Scaling#

class ScalingPreprocessor(method: str = 'standard', **kwargs)[source]#

Bases: BasePreprocessor

Preprocessor for scaling numerical features.

Provides various scaling methods for numerical features while preserving categorical features in their original form. Supports standard, min-max, robust, max-abs, and normalizer scaling methods.

Parameters:
methodstr, default=”standard”

Scaling method: “standard”, “minmax”, “robust”, “maxabs”, or “normalizer”

Attributes:
scalersklearn.preprocessing scaler

The fitted scaler object

_scaled_featureslist

List of feature names that were scaled during fit

is_fittedbool

Whether the preprocessor has been fitted

Notes

The preprocessor automatically excludes categorical features from scaling to preserve their original form. Only continuous numerical features are scaled using the specified method.

Examples

Standard scaling:
>>> preprocessor = ScalingPreprocessor(method="standard")
Min-max scaling:
>>> preprocessor = ScalingPreprocessor(method="minmax")
Robust scaling:
>>> preprocessor = ScalingPreprocessor(method="robust")
export_params() Dict[str, Any][source]#

Export parameters for serialization.

Returns:
Dict[str, Any]

Dictionary containing all parameters

fit(X: DataFrame, y: Series | None = None, categorical_features: List[str] | None = None) ScalingPreprocessor[source]#

Fit the scaler to the data.

Learns scaling parameters from the training data, excluding categorical features from scaling.

Parameters:
Xpd.DataFrame

Training data

ypd.Series, optional

Target values (not used for scaling)

categorical_featuresList[str], optional

List of categorical feature names to exclude from scaling

Returns:
selfScalingPreprocessor

Fitted preprocessor

Notes

The scaler is fitted only on continuous features, excluding any categorical features specified in categorical_features. This ensures that categorical features remain in their original form while continuous features are properly scaled.

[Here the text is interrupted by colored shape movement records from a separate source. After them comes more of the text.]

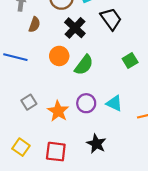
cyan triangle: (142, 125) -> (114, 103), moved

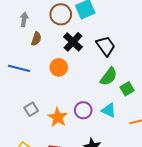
black trapezoid: (111, 19) -> (106, 46), moved
green square: (130, 60) -> (127, 89), moved
green semicircle: (84, 65) -> (109, 77), moved

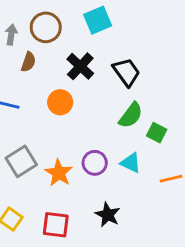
brown circle: (61, 14) -> (46, 27), moved
green square: (127, 89) -> (157, 133), turned -32
gray square: (31, 109) -> (21, 161), size x1.5

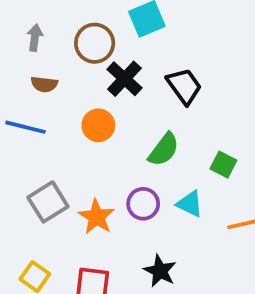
brown circle: (46, 27) -> (95, 43), moved
brown semicircle: (28, 62) -> (44, 84), moved, turned 78
green semicircle: (131, 115) -> (164, 150), moved

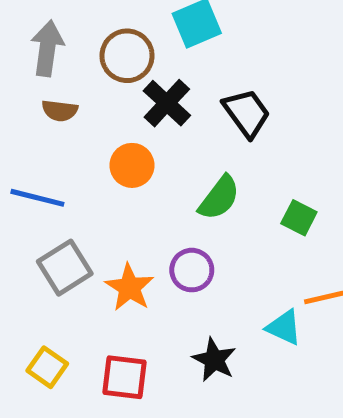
gray arrow: (35, 38) -> (47, 48), size x1.5
blue line: (26, 127) -> (37, 198), moved
cyan triangle: (190, 204) -> (284, 327), moved

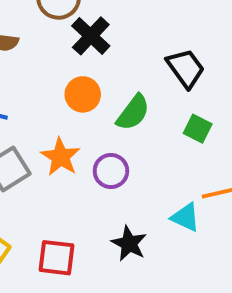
black trapezoid: (247, 113) -> (186, 68), moved
orange circle: (132, 165) -> (83, 94), moved
orange star: (129, 287) -> (61, 157), moved

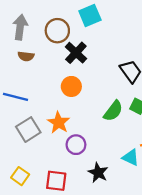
green semicircle: (133, 113) -> (113, 111), moved
purple circle: (111, 171) -> (76, 145), moved

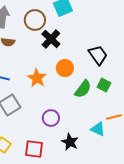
orange circle: (71, 86) -> (65, 68), moved
orange star: (59, 123) -> (37, 78), moved

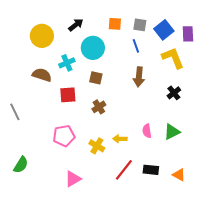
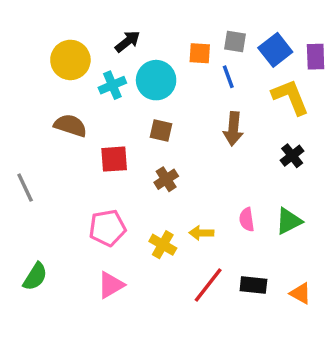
orange square: (115, 24) -> (200, 53), moved
cyan cross: (67, 63) -> (112, 85), moved
pink triangle: (73, 179) -> (111, 285), moved

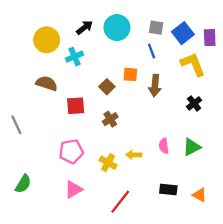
orange square: (200, 53) -> (130, 74), moved
cyan circle: (156, 80) -> (117, 28), moved
brown square: (161, 130) -> (107, 87), turned 32
red line: (208, 285) -> (120, 202), moved

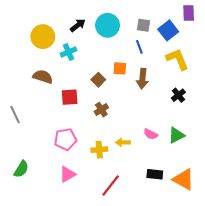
purple rectangle: (210, 38) -> (189, 13), moved
pink semicircle: (164, 146) -> (151, 134), turned -56
yellow cross: (108, 163) -> (99, 150), turned -35
orange triangle: (200, 195) -> (184, 179), size x1.6

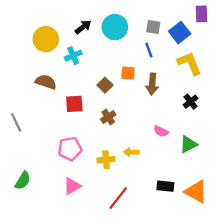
pink semicircle: (151, 134) -> (161, 131), moved

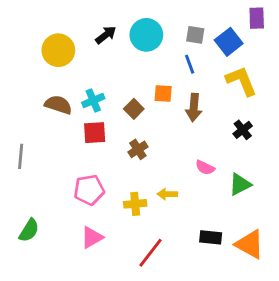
cyan cross: (73, 56) -> (93, 100), moved
gray line: (16, 122) -> (21, 156), turned 30

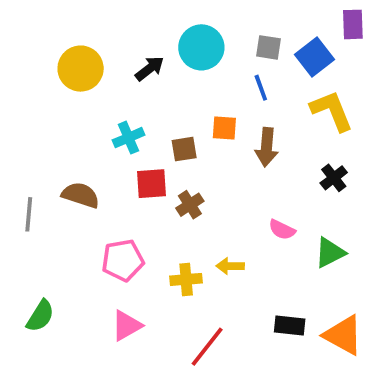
black arrow: (106, 35) -> (150, 69), moved
brown semicircle: (58, 105) -> (81, 195), moved
brown square: (134, 109) -> (184, 149), turned 36
red square: (95, 133) -> (152, 184), moved

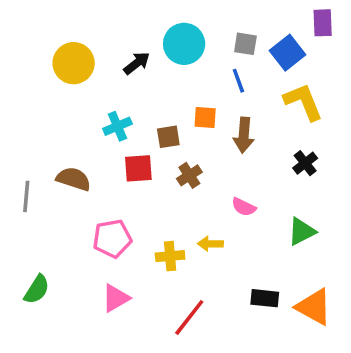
brown cross: (190, 205) -> (189, 175), moved
pink semicircle: (282, 230) -> (244, 207), moved

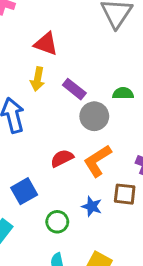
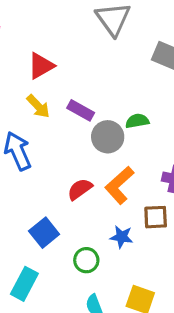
red triangle: (46, 44) -> (41, 66), turned -40
yellow arrow: (38, 79) -> (38, 106), turned -45
green semicircle: (123, 93) -> (137, 121), moved

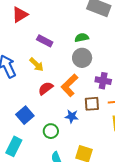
yellow arrow: (38, 106) -> (37, 65), moved
green semicircle: (137, 121) -> (82, 38), moved
gray circle: (108, 137) -> (82, 58), moved

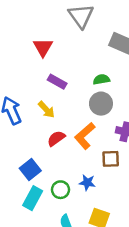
red triangle: (20, 15) -> (43, 47), moved, turned -30
blue star: (72, 116) -> (87, 183), moved
cyan rectangle: (14, 146) -> (33, 198), moved

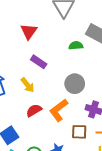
green semicircle: (101, 79) -> (76, 46), moved

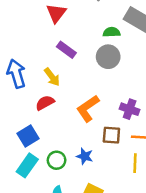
gray circle: (75, 84) -> (108, 57), moved
red semicircle: (34, 110) -> (45, 103), moved

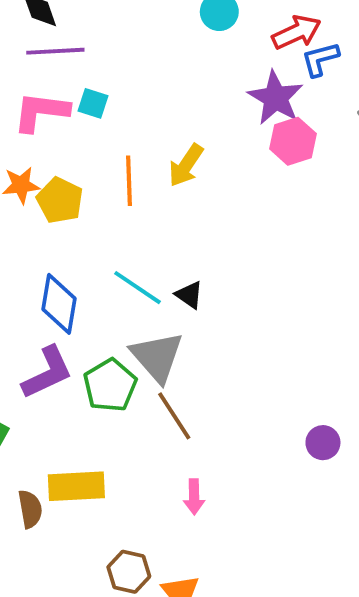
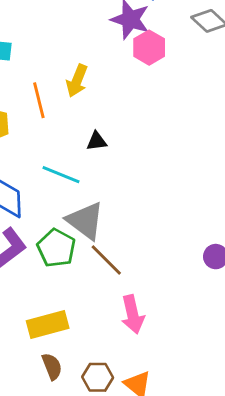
black triangle: (189, 295) -> (97, 141), moved, turned -30
pink arrow: (194, 497) -> (133, 314), size x1.5
brown semicircle: (30, 509) -> (52, 366), moved

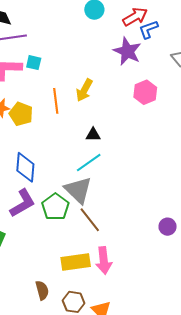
pink hexagon: (149, 48) -> (145, 92), moved
cyan line: (61, 175) -> (89, 163), moved, turned -64
yellow rectangle: (48, 325) -> (76, 262), moved

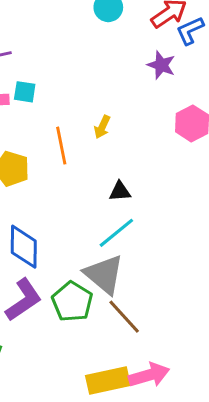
purple star: (127, 51) -> (161, 65), size x0.7
yellow arrow: (84, 90) -> (102, 127), size x0.7
pink arrow: (104, 260) -> (149, 375), turned -96

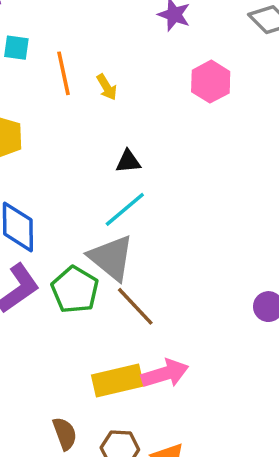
yellow arrow: (102, 127) -> (107, 87), turned -55
orange line: (61, 146) -> (64, 73), moved

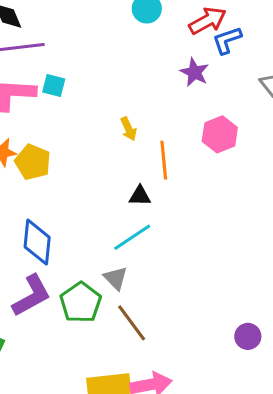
orange line: (64, 73) -> (164, 160), moved
gray triangle: (111, 258) -> (116, 278), size x0.6

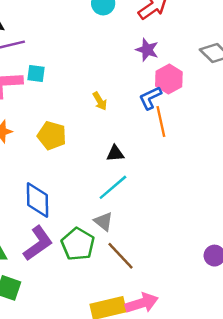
blue L-shape: (227, 40) -> (150, 98), moved
pink hexagon: (220, 134) -> (169, 79), moved
orange line: (164, 160) -> (161, 121), moved
yellow pentagon: (33, 162) -> (52, 136), moved

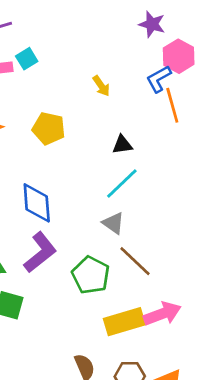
cyan square: (36, 73) -> (27, 59), turned -36
green pentagon: (78, 244) -> (91, 275), moved

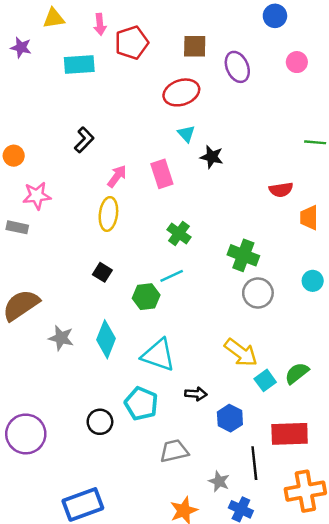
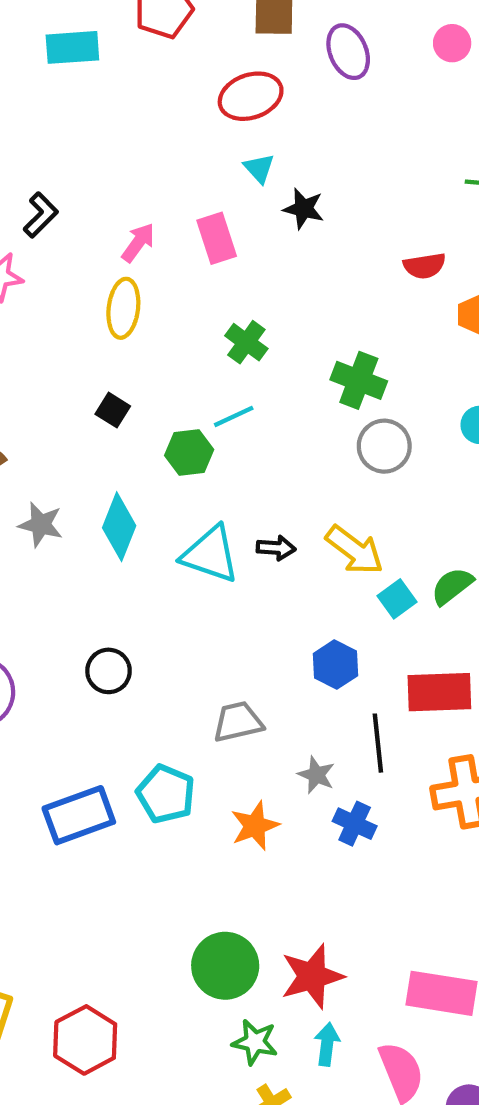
black L-shape: (84, 140) -> (41, 215), moved
black arrow: (196, 394) -> (276, 548), moved
cyan pentagon: (141, 404) -> (166, 794), moved

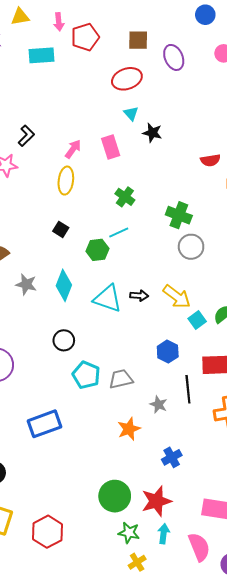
black circle: (109, 671) -> (64, 340), moved
cyan pentagon: (166, 794) -> (86, 375), moved
blue cross: (355, 824) -> (172, 457), moved, turned 36

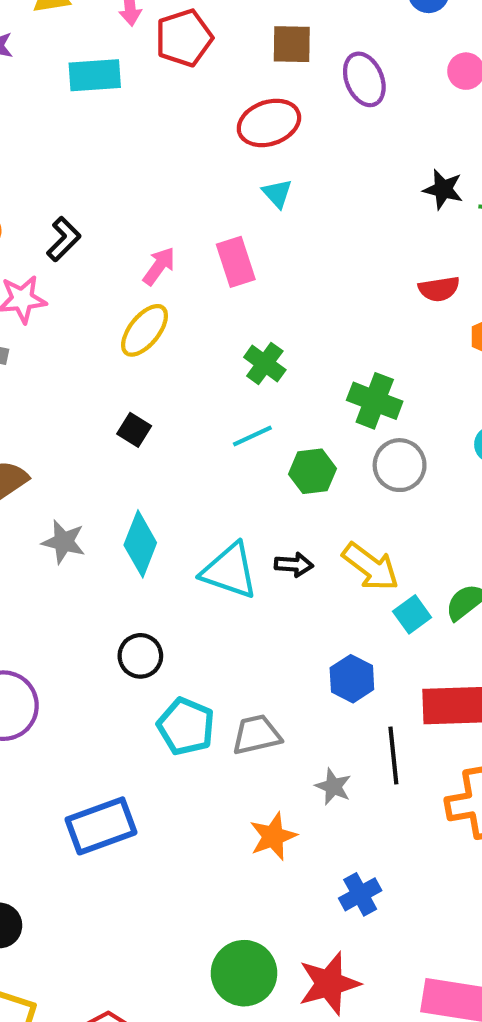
black star: (152, 133) -> (443, 189), moved
yellow ellipse: (66, 181) -> (145, 330), turned 32
green hexagon: (97, 250) -> (312, 471), moved

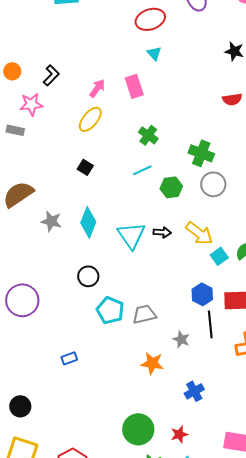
cyan triangle: (230, 571) -> (131, 235), turned 36
blue hexagon: (352, 679) -> (202, 294), moved
blue rectangle: (101, 826) -> (69, 358), size x0.5
orange star: (273, 836) -> (152, 363), turned 30
red star: (329, 984) -> (179, 434), size x0.6

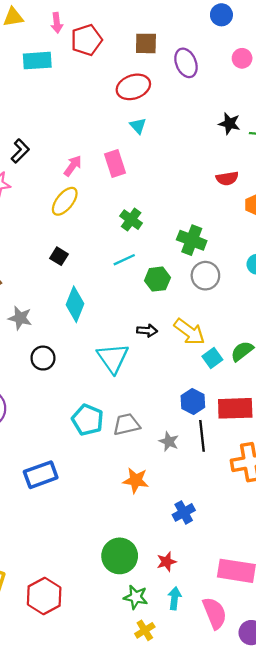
cyan diamond: (88, 222) -> (75, 304), moved
cyan triangle: (131, 235) -> (113, 358), moved
black circle: (88, 276) -> (43, 358), moved
gray star: (181, 339) -> (169, 442), moved
blue rectangle: (69, 358) -> (41, 475), size x1.8

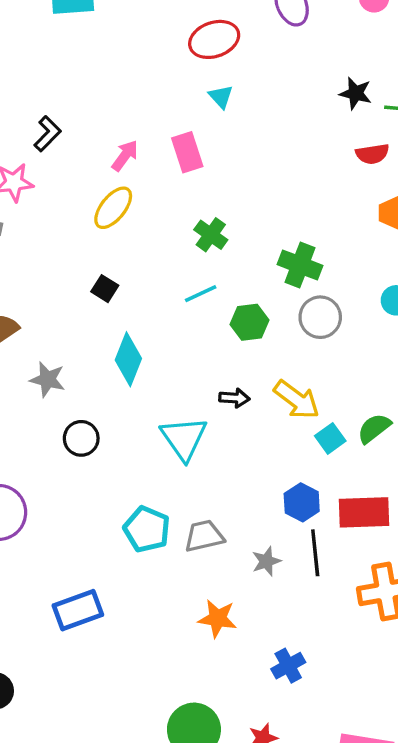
red semicircle: (227, 178) -> (372, 154), moved
gray star: (169, 442) -> (266, 561), turned 30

fit_transform(X: DataFrame, y: Series | None = None, categorical_features: List[str] | None = None) Tuple[DataFrame, Series | None][source]#

Fit the scaler and transform the data.

Parameters:
Xpd.DataFrame

Data to fit and transform

ypd.Series, optional

Target values (not used for scaling)

categorical_featuresList[str], optional

List of categorical feature names to exclude from scaling

Returns:
Tuple[pd.DataFrame, Optional[pd.Series]]

Tuple containing (scaled_X, y). The y is returned unchanged

Notes

This method combines fit and transform operations, scaling only the continuous features while preserving categorical features.

get_feature_names(feature_names: List[str] | None = None) List[str][source]#

Get the feature names after transformation.

Parameters:
feature_namesList[str], optional

Original feature names

Returns:
List[str]

Feature names after transformation (same as input)

Notes

Scaling does not change feature names, so the original names are returned unchanged.

transform(X: DataFrame, y: Series | None = None) Tuple[DataFrame, Series | None][source]#

Transform the data using the fitted scaler.

Applies scaling to continuous features while preserving categorical features in their original form.

Parameters:
Xpd.DataFrame

Features to transform

ypd.Series, optional

Target values (passed through unchanged)

Returns:
Tuple[pd.DataFrame, Optional[pd.Series]]

Tuple containing (scaled_X, y). The y is returned unchanged as this preprocessor only scales features

Notes

Only features that were scaled during fit are transformed. Categorical features remain unchanged. The target variable y is not modified by this preprocessor.